Si va tutti al mare, lei con Patrizia Antonio Cate e Stefano, io e Kobi.
GROTTAMMARE
Andiamo lì a cena, dice Patrizia. E’ un po’ lontano, dice Antonio. E’ vicino a Napoli? chiede Kobi.
No, vicino a .., un’oretta neanche in giu’all’Italia.
Tutti insieme, aria condizionata e finestrini aperti, Patrizia immobilizzata davanti con Kobi che guida attento.
Cantiamo forte. Stiamo bene.
Grottammare è un ammore, vorrei fare una foto, piccolo paese in alto con stradine che nascondono giardini pensili
indiani. Bar arredati da Gualverio Michelangeli con cui Kobi fece mobili e relativa mostra.
Chiesa con vetrata celeste e bianca che ti viene in mente il manto della Madonna, piena di luce nella sera e commovente. Vorrei fare una foto. Di fronte nella piazzetta, Trattoria all’Arancio, il meglio dell’anno, seduti fuori o sotto i grandi e bassi archi. Noi sotto, molti fuori .
All’interno del ristorante Patrizia mi fa vedere la fontana, l’acqua viene naturale dal monte, fresca e buona da bere. Di inverno si mangia lì. Ora ci sono due tavoli, uno pieno di pane, l’altro coperto da candidi piatti pronti per essere riempiti. Vorrei fare una foto.
Fuori, Cate e io sempre a scorazzare in piazza, tra un ciauscolo e un uovo in camicia su crostino,
perché c’è una loggia con tre archi che dà sul mare, e non si vede la luna, ma solo la sua luce, una chiazza ovale gialla, fantastica. Siamo in molti a guardare. E in piu’, non si vede Marte.
Sono tutt’e due sotto le nuvole, che devono essere spesse, ma invisibili nel nero del cielo.
Anche a fare una foto non si vedrebbe niente.
E Antonio, finalmente, molla il coniglio per andare a vedere.

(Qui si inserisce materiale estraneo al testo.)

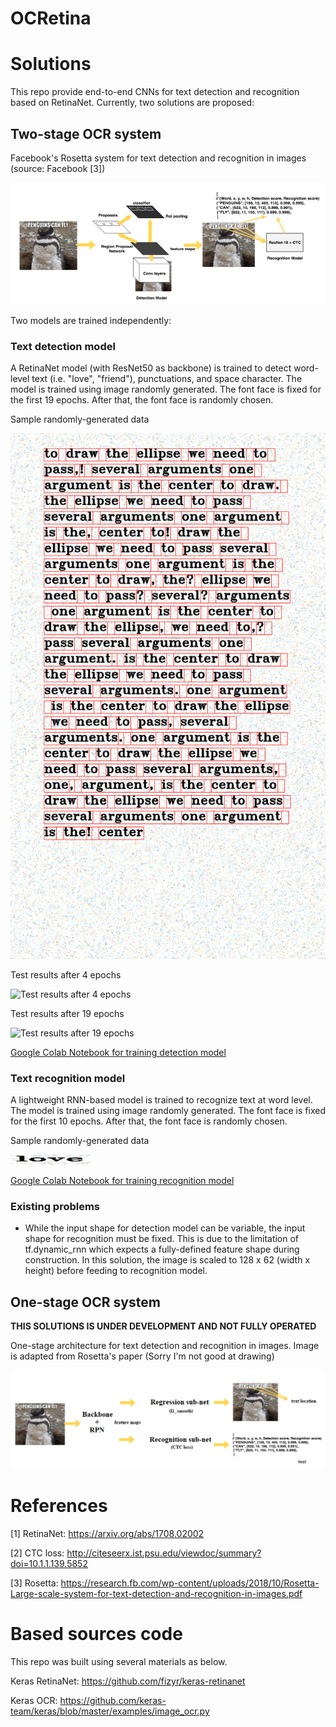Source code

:# OCRetina

# Solutions
This repo provide end-to-end CNNs for text detection and recognition based on RetinaNet. Currently, two solutions are proposed:

## Two-stage OCR system

Facebook's Rosetta system for text detection and recognition in images (source: Facebook \[3\])

![Facebook's Rosetta system for text detection and recognition in images (source: Facebook \[3\])](/images/rosetta.PNG)

Two models are trained independently:
### Text detection model 
A RetinaNet model (with ResNet50 as backbone) is trained to detect word-level text (i.e. "love", "friend"), punctuations, and space character. The model is trained using image randomly generated. The font face is fixed for the first 19 epochs. After that, the font face is randomly chosen.

Sample randomly-generated data

![Sample randomly-generated data](/images/data_detection.png)

Test results after 4 epochs

![Test results after 4 epochs](/images/detection_4.png)

Test results after 19 epochs

![Test results after 19 epochs](/images/detection_19.png)

[Google Colab Notebook for training detection model](https://drive.google.com/file/d/0B7R3L0qnFcRjcHVGRE9HZHNZeFZ5T0RheVJPdlVlVlJGS0xn/view?usp=sharing)

### Text recognition model
A lightweight RNN-based model is trained to recognize text at word level. The model is trained using image randomly generated. The font face is fixed for the first 10 epochs. After that, the font face is randomly chosen.

Sample randomly-generated data

![Sample randomly-generated data](/images/data_recognition.png)

[Google Colab Notebook for training recognition model](https://colab.research.google.com/drive/1fEPLZh888mu3NWrXaTYCKrCAfYmO-W-N)

### Existing problems
* While the input shape for detection model can be variable, the input shape for recognition must be fixed. This is due to the limitation of tf.dynamic_rnn which expects a fully-defined feature shape during construction. In this solution, the image is scaled to 128 x 62 (width x height) before feeding to recognition model.

## One-stage OCR system
**THIS SOLUTIONS IS UNDER DEVELOPMENT AND NOT FULLY OPERATED**

One-stage architecture for text detection and recognition in images. Image is adapted from Rosetta's paper (Sorry I'm not good at drawing)

![Proposed one-stage architecture for text detection and recognition in images. Image is adapted from Rosetta's paper (Sorry I'm not good at drawing)](/images/onestage.png)


# References

[1] RetinaNet: https://arxiv.org/abs/1708.02002

[2] CTC loss:  http://citeseerx.ist.psu.edu/viewdoc/summary?doi=10.1.1.139.5852

[3] Rosetta: https://research.fb.com/wp-content/uploads/2018/10/Rosetta-Large-scale-system-for-text-detection-and-recognition-in-images.pdf

# Based sources code

This repo was built using several materials as below.

Keras RetinaNet: https://github.com/fizyr/keras-retinanet

Keras OCR: https://github.com/keras-team/keras/blob/master/examples/image_ocr.py

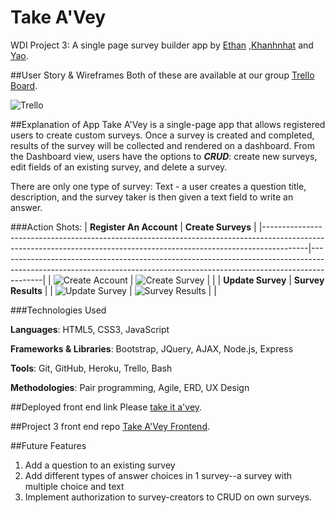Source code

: # Take A'Vey
WDI Project 3: A single page survey builder app by [Ethan](https://github.com/edesilets) ,[Khanhnhat](https://github.com/Knguyen21) and [Yao](https://github.com/msyao).

##User Story & Wireframes
Both of these are available at our group [Trello Board](https://trello.com/b/Q1Rcw2Lr/take-a-vey).

![Trello](https://media.giphy.com/media/YmgU9VVxvIMxi/giphy.gif)

##Explanation of App
Take A'Vey is a single-page app that allows registered users to create custom surveys. Once a survey is created and completed, results of the survey will be collected and rendered on a dashboard. From the Dashboard view, users have the options to _**CRUD**_: create new surveys, edit fields of an existing survey, and delete a survey.

There are only one type of survey:
Text - a user creates a question title, description, and the survey taker is then given a text field to write an answer.

###Action Shots:
| **Register An Account**                                                                                                                                                       | **Create Surveys**                                                                                                                                                         |
|-----------------------------------------------------------------------------------------------------------------------------------------------------------------------|-----------------------------------------------------------------------------------------------------------------------------------------------------------------------|
| ![Create Account](https://media.giphy.com/media/3BsKCTWUA14A0/giphy.gif) | ![Create Survey](https://media.giphy.com/media/65eQYZzFHi1Ms/giphy.gif) |                                                                                                                                                                 |
| **Update Survey**                                                                                                                                                         | **Survey Results**                                                                                                                                                            |
| ![Update Survey](https://media.giphy.com/media/DhKSlpOdzCwBG/giphy.gif) | ![Survey Results](https://media.giphy.com/media/VBYiroZoEM4Mg/giphy.gif) |
|

###Technologies Used

**Languages**:                HTML5, CSS3, JavaScript

**Frameworks & Libraries**:   Bootstrap, JQuery, AJAX, Node.js, Express

**Tools**:                    Git, GitHub, Heroku, Trello, Bash

**Methodologies**:            Pair programming, Agile, ERD, UX Design


##Deployed front end link
Please [take it a'vey](http://squad-khanh-do.github.io/frontend/).

##Project 3 front end repo
[Take A'Vey Frontend](https://github.com/Squad-Khanh-do/frontend).

##Future Features
1. Add a question to an existing survey
2. Add different types of answer choices in 1 survey--a survey with multiple choice and text
3. Implement authorization to survey-creators to CRUD on own surveys.
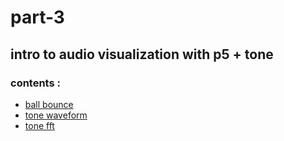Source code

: # part-3


## intro to audio visualization with p5 + tone


### contents :

-   [ball bounce](sketch_01.js)
-   [tone waveform](sketch_02.js)
-   [tone fft](sketch_03.js)
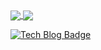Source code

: <a align="center">
<a href="https://github.com/anuraghazra/github-readme-stats">
  <img align="center" src="https://github-readme-stats.vercel.app/api?username=diasm3&show_icons=true&theme=radical" />
</a>
<a href="https://github.com/anuraghazra/convoychat">
  <img align="center" src="https://github-readme-stats.vercel.app/api/top-langs/?username=diasm3&layout=compact" />
</a>

 [![Tech Blog Badge](http://img.shields.io/badge/-Tech%20blog-black?style=flat-square&logo=github&link=https://얌느3.github.io/)](https://zzsza.github.io/)
  </a>
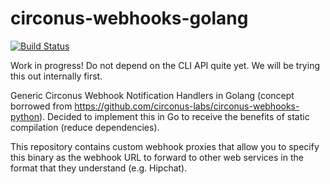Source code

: circonus-webhooks-golang
========================

[![Build Status](https://travis-ci.org/modcloth-labs/circonus-webhooks-golang.svg)](https://travis-ci.org/modcloth-labs/circonus-webhooks-golang)

Work in progress! Do not depend on the CLI API quite yet. We will be trying
this out internally first.

Generic Circonus Webhook Notification Handlers in Golang (concept borrowed from
https://github.com/circonus-labs/circonus-webhooks-python). Decided to
implement this in Go to receive the benefits of static compilation (reduce
dependencies).

This repository contains custom webhook proxies that allow you to specify this
binary as the webhook URL to forward to other web services in the format that
they understand (e.g. Hipchat).
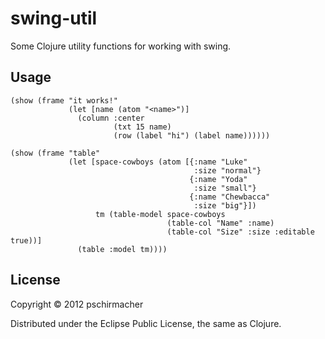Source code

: # swing-util

Some Clojure utility functions for working with swing.

## Usage

	(show (frame "it works!"
	             (let [name (atom "<name>")]
	               (column :center
	                       (txt 15 name)
	                       (row (label "hi") (label name))))))

	(show (frame "table"
	             (let [space-cowboys (atom [{:name "Luke"
	                                         :size "normal"}
	                                        {:name "Yoda"
	                                         :size "small"}
	                                        {:name "Chewbacca"
	                                         :size "big"}])
	                   tm (table-model space-cowboys
	                                   (table-col "Name" :name)
	                                   (table-col "Size" :size :editable true))]
	               (table :model tm))))

## License

Copyright © 2012 pschirmacher

Distributed under the Eclipse Public License, the same as Clojure.
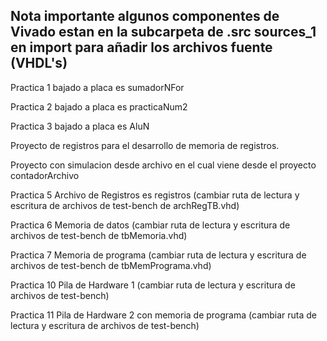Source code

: ## Nota importante algunos componentes de Vivado estan en la subcarpeta de .src sources\_1 en import para añadir los archivos fuente (VHDL's) ##

Practica 1 bajado a placa es sumadorNFor

Practica 2 bajado a placa es practicaNum2

Practica 3 bajado a placa es AluN

Proyecto de registros para el desarrollo de memoria de registros.

Proyecto con simulacion desde archivo en el cual viene desde el proyecto contadorArchivo

Practica 5 Archivo de Registros es registros (cambiar ruta de lectura y escritura de archivos de test-bench de archRegTB.vhd)

Practica 6 Memoria de datos (cambiar ruta de lectura y escritura de archivos de test-bench de tbMemoria.vhd)

Practica 7 Memoria de programa (cambiar ruta de lectura y escritura de archivos de test-bench de tbMemPrograma.vhd)

Practica 10 Pila de Hardware 1 (cambiar ruta de lectura y escritura de archivos de test-bench)

Practica 11 Pila de Hardware 2 con memoria de programa (cambiar ruta de lectura y escritura de archivos de test-bench)
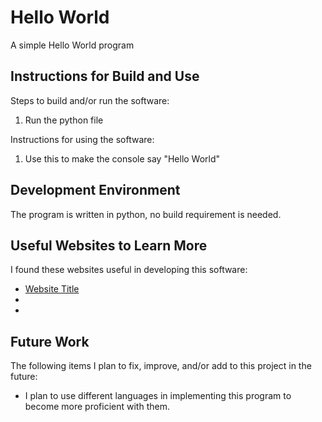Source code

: # Hello World

A simple Hello World program


## Instructions for Build and Use

Steps to build and/or run the software:

1. Run the python file

Instructions for using the software:

1. Use this to make the console say "Hello World"

## Development Environment 

The program is written in python, no build requirement is needed.

## Useful Websites to Learn More

I found these websites useful in developing this software:

* [Website Title](Link)
*
*

## Future Work

The following items I plan to fix, improve, and/or add to this project in the future:

* I plan to use different languages in implementing this program to become more proficient with them.
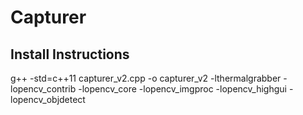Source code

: # Capturer
## Install Instructions
g++ -std=c++11 capturer_v2.cpp -o capturer_v2 -lthermalgrabber -lopencv_contrib -lopencv_core -lopencv_imgproc -lopencv_highgui -lopencv_objdetect
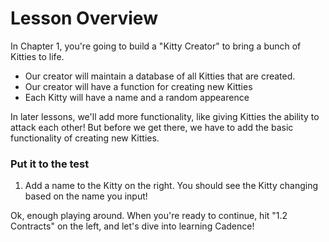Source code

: # Lesson Overview

In Chapter 1, you're going to build a "Kitty Creator" to bring a bunch of Kitties to life.

- Our creator will maintain a database of all Kitties that are created.
- Our creator will have a function for creating new Kitties
- Each Kitty will have a name and a random appearence

In later lessons, we'll add more functionality, like giving Kitties the ability to attack each other! But before we get there, we have to add the basic functionality of creating new Kitties.

### Put it to the test

1. Add a name to the Kitty on the right. You should see the Kitty changing based on the name you input!

Ok, enough playing around. When you're ready to continue, hit "1.2 Contracts" on the left, and let's dive into learning Cadence!
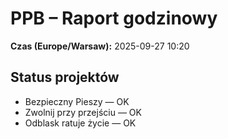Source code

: # PPB – Raport godzinowy
**Czas (Europe/Warsaw):** 2025-09-27 10:20

## Status projektów
- Bezpieczny Pieszy — OK
- Zwolnij przy przejściu — OK
- Odblask ratuje życie — OK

Il tempo che si risiede, e sbotta un temporale mondiale. L’aria è meravigliosa, e dimenticata da mesi. Fresco, anzi freschissimo, anzi non abbiamo nessuno portato un golfino? E viene giu’ l’acqua improvvisamente, non sulle nostre mani, che stanno con noi sotto gli archi. Ma sui tavoli della piazzetta, sui conigli non ancora assaggiati, sulle ceppe in ragu’, piena nei bicchieri, nei piatti ovali..
Ah se avessi potuto fare una foto! Avrei vinto il premio Titanic.